### [Problem requirements]
Copy out every line of the data below word for word, leaving out the pictures.

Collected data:
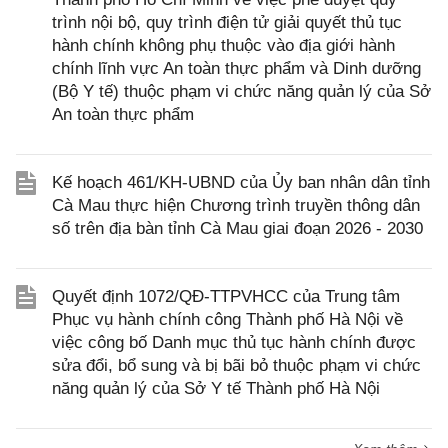
trình nội bộ, quy trình điện tử giải quyết thủ tục
hành chính không phụ thuộc vào địa giới hành
chính lĩnh vực An toàn thực phẩm và Dinh dưỡng
(Bộ Y tế) thuộc phạm vi chức năng quản lý của Sở
An toàn thực phẩm
Kế hoạch 461/KH-UBND của Ủy ban nhân dân tỉnh
Cà Mau thực hiện Chương trình truyền thông dân
số trên địa bàn tỉnh Cà Mau giai đoạn 2026 - 2030
Quyết định 1072/QĐ-TTPVHCC của Trung tâm
Phục vụ hành chính công Thành phố Hà Nội về
việc công bố Danh mục thủ tục hành chính được
sửa đổi, bổ sung và bị bãi bỏ thuộc phạm vi chức
năng quản lý của Sở Y tế Thành phố Hà Nội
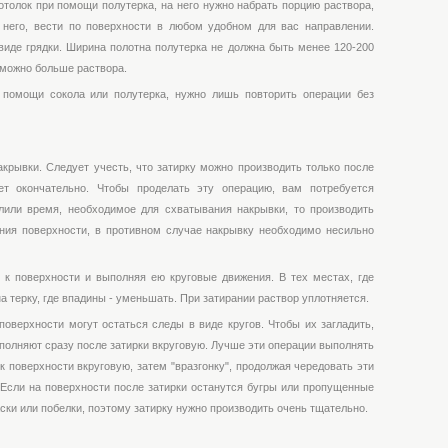
толок при помощи полутерка, на него нужно набрать порцию раствора,
 него, вести по поверхности в любом удобном для вас направлении.
виде грядки. Ширина полотна полутерка не должна быть менее 120-200
 можно больше раствора.
 помощи сокола или полутерка, нужно лишь повторить операции без
крывки. Следует учесть, что затирку можно производить только после
нет окончательно. Чтобы проделать эту операцию, вам потребуется
лили время, необходимое для схватывания накрывки, то производить
ния поверхности, в противном случае накрывку необходимо несильно
у к поверхности и выполняя ею круговые движения. В тех местах, где
а терку, где впадины - уменьшать. При затирании раствор уплотняется.
 поверхности могут остаться следы в виде кругов. Чтобы их загладить,
ыполняют сразу после затирки вкруговую. Лучше эти операции выполнять
 поверхности вкруговую, затем "вразгонку", продолжая чередовать эти
. Если на поверхности после затирки останутся бугры или пропущенные
аски или побелки, поэтому затирку нужно производить очень тщательно.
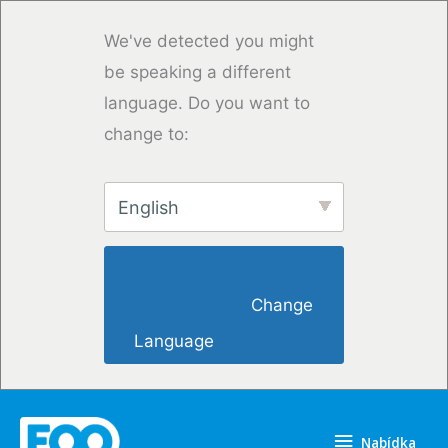
Přeskočit
na
We've detected you might
obsah
be speaking a different
language. Do you want to
change to:
English
                        Change 
Language                    
Nabídka
Nabídka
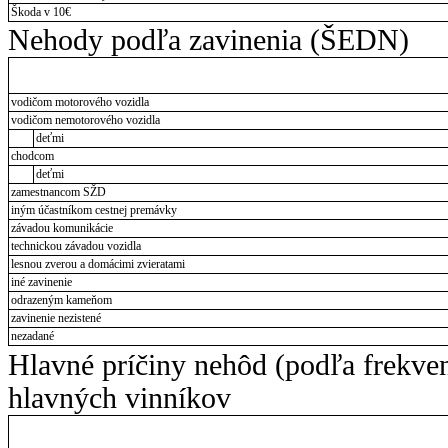
Škoda v 10€
Nehody podľa zavinenia (ŠEDN)
vodičom motorového vozidla
vodičom nemotorového vozidla
deťmi
chodcom
deťmi
zamestnancom SŽD
iným účastníkom cestnej premávky
závadou komunikácie
technickou závadou vozidla
lesnou zverou a domácimi zvieratami
iné zavinenie
odrazeným kameňom
zavinenie nezistené
nezadané
Hlavné príčiny nehôd (podľa frekve
hlavných vinníkov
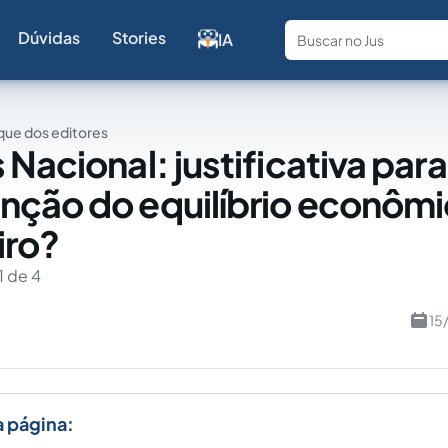
Dúvidas
Stories
IA
Fale com a
ue dos editores
Nacional: justificativa para
ção do equilíbrio econôm
iro?
1 de 4
15
a página:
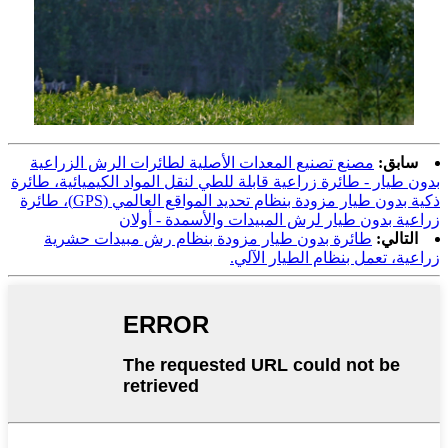
سابق:
مصنع تصنيع المعدات الأصلية لطائرات الرش الزراعية
بدون طيار - طائرة زراعية قابلة للطي لنقل المواد الكيميائية، طائرة
ذكية بدون طيار مزودة بنظام تحديد المواقع العالمي (GPS)، طائرة
زراعية بدون طيار لرش المبيدات والأسمدة - أولان
التالي:
طائرة بدون طيار مزودة بنظام رش مبيدات حشرية
زراعية، تعمل بنظام الطيار الآلي.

### [Exercise output]
trình nội bộ, quy trình điện tử giải quyết thủ tục
hành chính không phụ thuộc vào địa giới hành
chính lĩnh vực An toàn thực phẩm và Dinh dưỡng
(Bộ Y tế) thuộc phạm vi chức năng quản lý của Sở
An toàn thực phẩm
Kế hoạch 461/KH-UBND của Ủy ban nhân dân tỉnh
Cà Mau thực hiện Chương trình truyền thông dân
số trên địa bàn tỉnh Cà Mau giai đoạn 2026 - 2030
Quyết định 1072/QĐ-TTPVHCC của Trung tâm
Phục vụ hành chính công Thành phố Hà Nội về
việc công bố Danh mục thủ tục hành chính được
sửa đổi, bổ sung và bị bãi bỏ thuộc phạm vi chức
năng quản lý của Sở Y tế Thành phố Hà Nội
толок при помощи полутерка, на него нужно набрать порцию раствора,
 него, вести по поверхности в любом удобном для вас направлении.
виде грядки. Ширина полотна полутерка не должна быть менее 120-200
 можно больше раствора.
 помощи сокола или полутерка, нужно лишь повторить операции без
крывки. Следует учесть, что затирку можно производить только после
нет окончательно. Чтобы проделать эту операцию, вам потребуется
лили время, необходимое для схватывания накрывки, то производить
ния поверхности, в противном случае накрывку необходимо несильно
у к поверхности и выполняя ею круговые движения. В тех местах, где
а терку, где впадины - уменьшать. При затирании раствор уплотняется.
 поверхности могут остаться следы в виде кругов. Чтобы их загладить,
ыполняют сразу после затирки вкруговую. Лучше эти операции выполнять
 поверхности вкруговую, затем "вразгонку", продолжая чередовать эти
. Если на поверхности после затирки останутся бугры или пропущенные
аски или побелки, поэтому затирку нужно производить очень тщательно.
Přeskočit
na
We've detected you might
obsah
be speaking a different
language. Do you want to
change to:
English
                        Change 
Language                    
Nabídka
Nabídka
Škoda v 10€
Nehody podľa zavinenia (ŠEDN)
vodičom motorového vozidla
vodičom nemotorového vozidla
deťmi
chodcom
deťmi
zamestnancom SŽD
iným účastníkom cestnej premávky
závadou komunikácie
technickou závadou vozidla
lesnou zverou a domácimi zvieratami
iné zavinenie
odrazeným kameňom
zavinenie nezistené
nezadané
Hlavné príčiny nehôd (podľa frekve
hlavných vinníkov
Dúvidas
Stories
IA
Fale com a
ue dos editores
Nacional: justificativa para
ção do equilíbrio econôm
iro?
1 de 4
15
a página:
سابق:
مصنع تصنيع المعدات الأصلية لطائرات الرش الزراعية
بدون طيار - طائرة زراعية قابلة للطي لنقل المواد الكيميائية، طائرة
ذكية بدون طيار مزودة بنظام تحديد المواقع العالمي (GPS)، طائرة
زراعية بدون طيار لرش المبيدات والأسمدة - أولان
التالي:
طائرة بدون طيار مزودة بنظام رش مبيدات حشرية
زراعية، تعمل بنظام الطيار الآلي.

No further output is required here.